Although Southern California has driven much of state’s improvement over the past month in its battle with COVID-19, it is also where the vast majority of Californians have died from the virus. And, as Wednesday reminded, where most of the deaths in the state are still occurring.
Counties around the state reported another 143 fatalities from COVID-19 on Wednesday, according to data compiled by this news organization, and nearly 80% were in Los Angeles, San Bernardino, San Diego, Riverside or Orange counties.
In the Bay Area, there were four total fatalities reported Wednesday, fewer than all five Southern California counties individually, plus three other less populated jurisdictions: San Joaquin, Sacramento and Imperial counties, which reported five fatalities apiece.
The new victims Wednesday brought California’s cumulative death toll within 10 of 14,000. According to The New York Times, Texas had practically pulled even in overall deaths and was on pace to overtake California, which has a population of about 39.5 million vs. 29 million in Texas.
The five aforementioned counties make up about 70% of all the coronavirus fatalities in the California, despite accounting for about half the state’s population. At the end of June, it was near 80% of the statewide deaths; by the end of July, it was about 75% of the total. By comparison, the Bay Area’s share of the statewide total has remained below 10% for the entirety of the pandemic, despite being home to about 20% of California’s population.
The 6,090 deaths in Los Angeles County, the most populous in the country and home to some 10 million people, are the most of any county in the nation.

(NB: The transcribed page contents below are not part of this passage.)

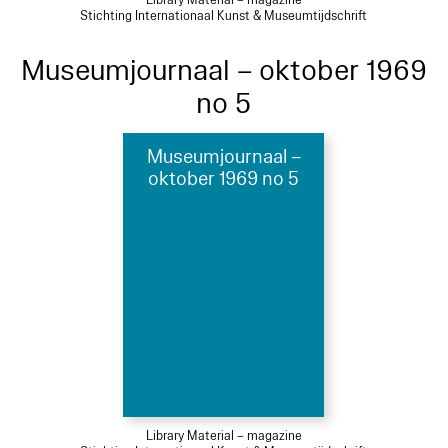
Library Material – magazine
Stichting Internationaal Kunst & Museumtijdschrift
Museumjournaal – oktober 1969
no 5
Museumjournaal –
oktober 1969 no 5
Library Material – magazine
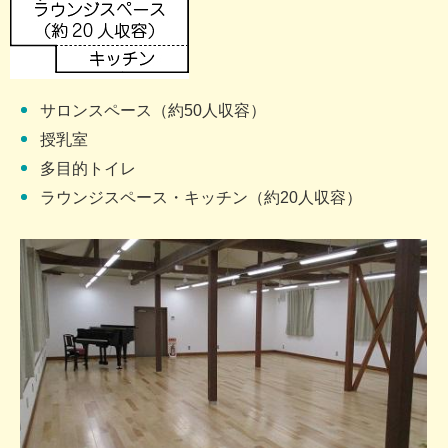
サロンスペース（約50人収容）
授乳室
多目的トイレ
ラウンジスペース・キッチン（約20人収容）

In the past week, LA overtook Kings and Queens counties in New York City, according to Johns Hopkins University. Those two counties, home to the boroughs of Brooklyn and Queens, were part of the country’s original epicenter in March and April. Across all of New York City, which also includes Manhattan, the Bronx and Staten Island, there were fewer deaths in the past week than on Wednesday alone in Los Angeles County. (While LA County and New York City have similar populations, New York City’s is split between five separate counties.)
While the number of deaths statewide has fallen about 35% from its peak, its drop off has been slower and less precipitous than those seen in cases and hospitalizations. On Wednesday, the seven-day average hit 95 deaths per day, the lowest it has been since July 21.
You have to go back another month — June 21 — to find the last time there were fewer cases reported in California, while hospitalizations hit their lowest point since June 15 on Sunday before rising slightly this week.
The number of new cases in California has fallen 62% from its peak in mid-July to an average of about 3,727 per day over the past week, after counties combined to report another 3,291 cases on Wednesday, according to data compiled by this news organization.
The state has added a net of 46 hospital patients since Sunday, when hospitalizations hit their lowest level in months, but the 3,354 hospitalized as of Tuesday was still less than half of the peak, which came July 21, when there were 7,170 patients hospitalized across California.
Whether those trends continue may have already been determined. Gov. Gavin Newsom has pointed to previous holiday weekends as conduits for large gatherings and subsequent spikes. Because of the lag between contracting the virus, when symptoms set in, receiving a test and reporting the result, it could be two weeks before the full effects of Labor Day Weekend become clear.
“Three-day holiday weekends have not been advantageous in terms of the mitigation of the spread of this virus,” Newsom said Wednesday. “As a consequence, we’re very cautious in terms of our approach as we move forward.”